For years, the California DLSE and courts have interpreted the term "provide" to mean employers must require employees to take their mandatory meal periods or be liable to the employee for one extra hour of pay.
The court determined:
The appellate court’s ruling included the following major points:
- Rest Periods Must Be “Provided” But Need Not Be Forced. While employers cannot impede, discourage or dissuade employees from taking rest periods, they need only “provide,” not ensure, that rest periods are taken.
- Flexible Timing of Rest Periods. Employers need only authorize and permit rest periods for every four hours or major fraction thereof worked, and they need not, where impracticable, be in the middle of each work period.
- Meal Periods Must Be “Provided” But Need Not Be Forced. While employers cannot impede, discourage or dissuade employees from taking meal periods, they need only “provide” them and need not ensure they are taken.

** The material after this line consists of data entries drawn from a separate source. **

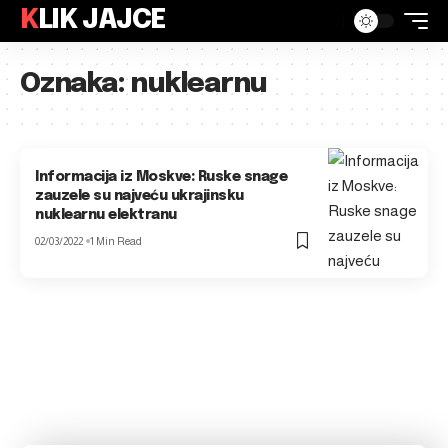
KLIK JAJCE
Oznaka:
nuklearnu
Informacija iz Moskve: Ruske snage
zauzele su najveću ukrajinsku
nuklearnu elektranu
02/03/2022
1 Min Read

- Flexible Timing of Meal Periods. Employees are entitled to take meal periods when working more than five hours. But employers are not required to provide a meal period on a rolling five hour basis. That is, as long as an employer provides a meal period at some point during a shift, it doesn’t matter if the employee works more than five consecutive hours without taking that meal period.

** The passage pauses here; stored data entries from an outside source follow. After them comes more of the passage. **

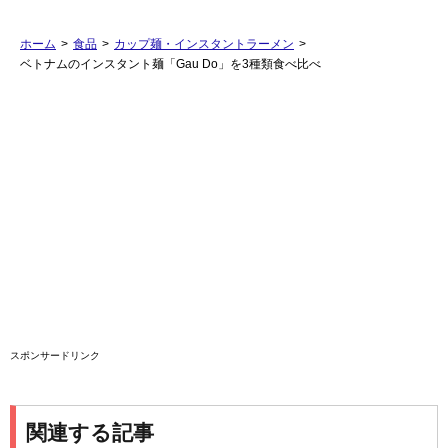
ホーム
>
食品
>
カップ麺・インスタントラーメン
>
ベトナムのインスタント麺「Gau Do」を3種類食べ比べ
スポンサードリンク
関連する記事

- Liability For Known Off-Clock Work. While employers cannot coerce, require or compel employees to work off the clock, they can only be held liable for employees working off the clock if they knew or should have known they were doing so.
- Class Action Unavailable. Because whether or not employees were provided a meal and rest period, and whether they worked off the clock, cannot be determined on a class-wide basis, but rather must be determined on an individual case-by-case basis, the lawsuit should not be certified as a class action.